Op-Ed from South Euclid Housing Director is getting comments that indicate REALNEO authors are not the only folks WHO CAN SEE THE PROBLEM:




maple221 day ago



Thank you, Ms Martin, for asking the PD to write about issues that affect the inner suburbs--long ignored by policy makers and the newspaper, despite warning signs many years ago that directing our taxpayer resources to pay for sprawl infrastructure while ignoring the fact that our county is not gaining population is clearly a downward trajectory. 


Tax delinquencies are a huge problem pretty much everywhere, as the middle class and working poor struggle to keep up with the demands of home ownership, rising food prices, medical care, taxes, etc.

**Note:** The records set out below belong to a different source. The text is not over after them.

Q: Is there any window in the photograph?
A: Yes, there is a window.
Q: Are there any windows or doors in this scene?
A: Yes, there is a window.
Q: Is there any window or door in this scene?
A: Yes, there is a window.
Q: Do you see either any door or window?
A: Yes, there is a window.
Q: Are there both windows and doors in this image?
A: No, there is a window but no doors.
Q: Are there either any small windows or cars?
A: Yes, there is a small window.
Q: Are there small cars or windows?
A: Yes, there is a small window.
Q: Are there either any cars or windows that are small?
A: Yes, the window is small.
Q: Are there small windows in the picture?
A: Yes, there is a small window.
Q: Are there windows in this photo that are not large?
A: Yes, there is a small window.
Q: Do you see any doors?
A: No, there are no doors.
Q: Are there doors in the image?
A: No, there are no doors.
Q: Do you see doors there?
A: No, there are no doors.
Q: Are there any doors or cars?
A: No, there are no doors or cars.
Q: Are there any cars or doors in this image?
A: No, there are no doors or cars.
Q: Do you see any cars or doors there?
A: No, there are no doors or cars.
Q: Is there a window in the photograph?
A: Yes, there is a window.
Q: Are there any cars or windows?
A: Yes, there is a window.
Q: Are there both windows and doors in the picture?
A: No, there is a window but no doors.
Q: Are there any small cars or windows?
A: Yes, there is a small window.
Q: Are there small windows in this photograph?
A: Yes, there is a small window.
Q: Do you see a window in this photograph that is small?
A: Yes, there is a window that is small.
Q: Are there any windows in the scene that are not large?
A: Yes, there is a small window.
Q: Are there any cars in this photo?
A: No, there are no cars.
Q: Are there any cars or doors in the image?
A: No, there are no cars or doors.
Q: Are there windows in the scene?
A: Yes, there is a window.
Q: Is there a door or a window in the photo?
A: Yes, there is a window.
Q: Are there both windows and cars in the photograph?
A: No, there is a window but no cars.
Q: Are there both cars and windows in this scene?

Also delinquent in numbers are those unscrupulous landlords/investors who hide behind LLCs who have bought up property to cash in on turning single family homes into rentals during the housing crisis, all the while planning to walk away after a few years of neglect and non payment of property taxes, is a huge problem in formerly stable owner-occupied neighborhoods in many inner suburbs. 


Until there is the political will from every city, however, to talk about regionalization there won't be much ability for individual cities to tackle these problems on their own, unless they band together to figure a few things out and share ideas and resources. There is a lot at stake here, and what affects the core and inner ring has a bearing on the fortunes of the stronger outlying areas. Unfortunately, many of those in positions of power and with the ability to actually influence larger efforts and support the grassroots, too --create policy or influence the placement of resources and large amounts of money--Cleveland Foundation are you listening?--seem to not really care about the inner suburbs. Everybody's on their own.